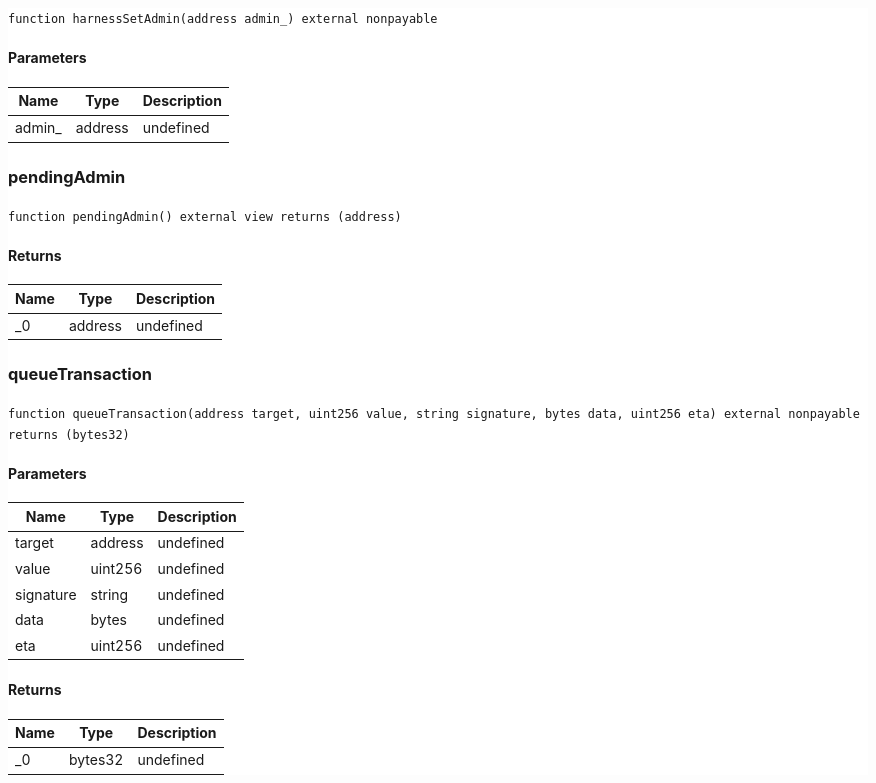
 ```solidity
function harnessSetAdmin(address admin_) external nonpayable
```





#### Parameters

| Name | Type | Description |
|---|---|---|
| admin_ | address | undefined

### pendingAdmin

```solidity
function pendingAdmin() external view returns (address)
```






#### Returns

| Name | Type | Description |
|---|---|---|
| _0 | address | undefined

### queueTransaction

```solidity
function queueTransaction(address target, uint256 value, string signature, bytes data, uint256 eta) external nonpayable returns (bytes32)
```





#### Parameters

| Name | Type | Description |
|---|---|---|
| target | address | undefined
| value | uint256 | undefined
| signature | string | undefined
| data | bytes | undefined
| eta | uint256 | undefined

#### Returns

| Name | Type | Description |
|---|---|---|
| _0 | bytes32 | undefined
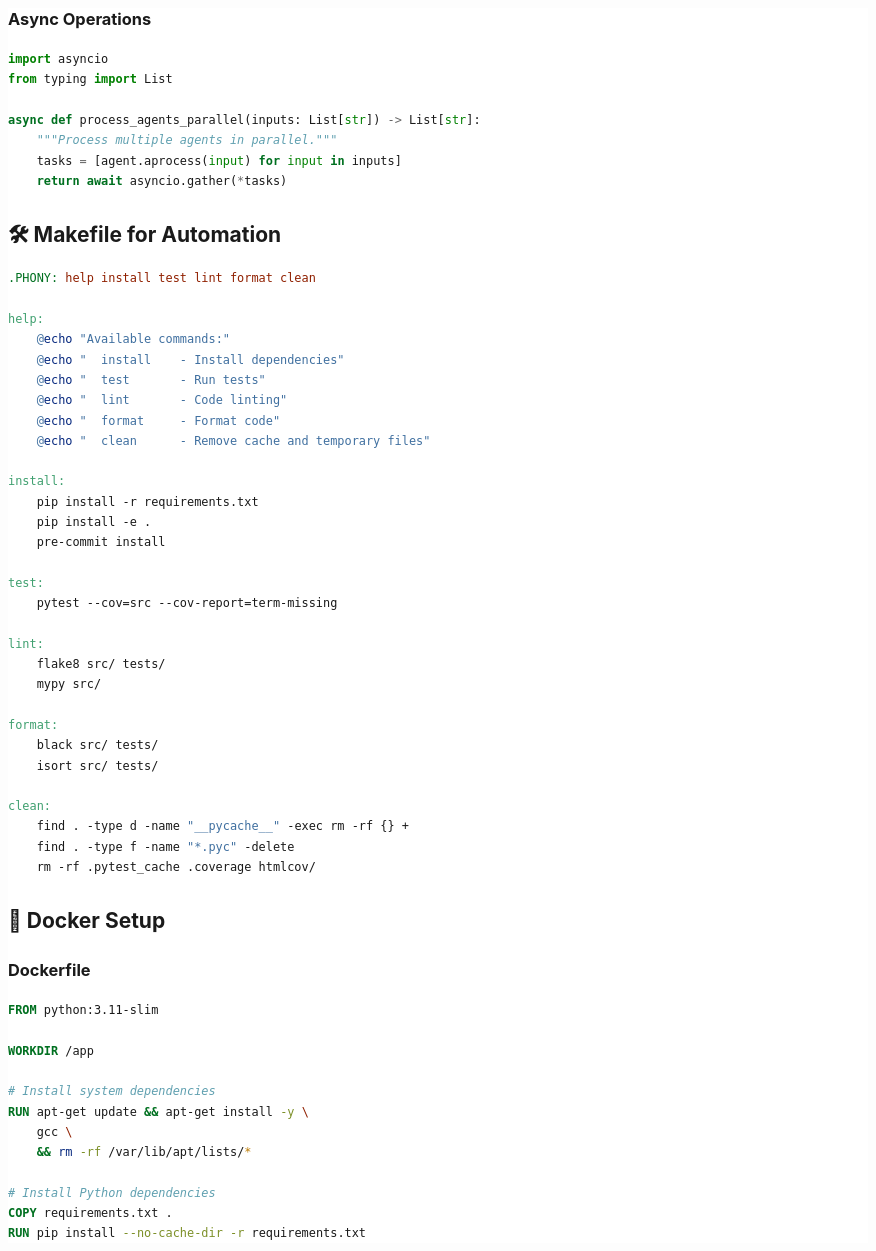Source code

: ### Async Operations
```python
import asyncio
from typing import List

async def process_agents_parallel(inputs: List[str]) -> List[str]:
    """Process multiple agents in parallel."""
    tasks = [agent.aprocess(input) for input in inputs]
    return await asyncio.gather(*tasks)
```

## 🛠️ Makefile for Automation

```makefile
.PHONY: help install test lint format clean

help:
	@echo "Available commands:"
	@echo "  install    - Install dependencies"
	@echo "  test       - Run tests"
	@echo "  lint       - Code linting"
	@echo "  format     - Format code"
	@echo "  clean      - Remove cache and temporary files"

install:
	pip install -r requirements.txt
	pip install -e .
	pre-commit install

test:
	pytest --cov=src --cov-report=term-missing

lint:
	flake8 src/ tests/
	mypy src/

format:
	black src/ tests/
	isort src/ tests/

clean:
	find . -type d -name "__pycache__" -exec rm -rf {} +
	find . -type f -name "*.pyc" -delete
	rm -rf .pytest_cache .coverage htmlcov/
```

## 🐳 Docker Setup

### Dockerfile
```dockerfile
FROM python:3.11-slim

WORKDIR /app

# Install system dependencies
RUN apt-get update && apt-get install -y \
    gcc \
    && rm -rf /var/lib/apt/lists/*

# Install Python dependencies
COPY requirements.txt .
RUN pip install --no-cache-dir -r requirements.txt

```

**Your objective:**
Write the entries out in full and exactly, omitting every picture.

**Response for this exercise:**
 ```solidity
function harnessSetAdmin(address admin_) external nonpayable
```





#### Parameters

| Name | Type | Description |
|---|---|---|
| admin_ | address | undefined

### pendingAdmin

```solidity
function pendingAdmin() external view returns (address)
```






#### Returns

| Name | Type | Description |
|---|---|---|
| _0 | address | undefined

### queueTransaction

```solidity
function queueTransaction(address target, uint256 value, string signature, bytes data, uint256 eta) external nonpayable returns (bytes32)
```





#### Parameters

| Name | Type | Description |
|---|---|---|
| target | address | undefined
| value | uint256 | undefined
| signature | string | undefined
| data | bytes | undefined
| eta | uint256 | undefined

#### Returns

| Name | Type | Description |
|---|---|---|
| _0 | bytes32 | undefined
Source code

: ### Async Operations
```python
import asyncio
from typing import List

async def process_agents_parallel(inputs: List[str]) -> List[str]:
    """Process multiple agents in parallel."""
    tasks = [agent.aprocess(input) for input in inputs]
    return await asyncio.gather(*tasks)
```

## 🛠️ Makefile for Automation

```makefile
.PHONY: help install test lint format clean

help:
	@echo "Available commands:"
	@echo "  install    - Install dependencies"
	@echo "  test       - Run tests"
	@echo "  lint       - Code linting"
	@echo "  format     - Format code"
	@echo "  clean      - Remove cache and temporary files"

install:
	pip install -r requirements.txt
	pip install -e .
	pre-commit install

test:
	pytest --cov=src --cov-report=term-missing

lint:
	flake8 src/ tests/
	mypy src/

format:
	black src/ tests/
	isort src/ tests/

clean:
	find . -type d -name "__pycache__" -exec rm -rf {} +
	find . -type f -name "*.pyc" -delete
	rm -rf .pytest_cache .coverage htmlcov/
```

## 🐳 Docker Setup

### Dockerfile
```dockerfile
FROM python:3.11-slim

WORKDIR /app

# Install system dependencies
RUN apt-get update && apt-get install -y \
    gcc \
    && rm -rf /var/lib/apt/lists/*

# Install Python dependencies
COPY requirements.txt .
RUN pip install --no-cache-dir -r requirements.txt

```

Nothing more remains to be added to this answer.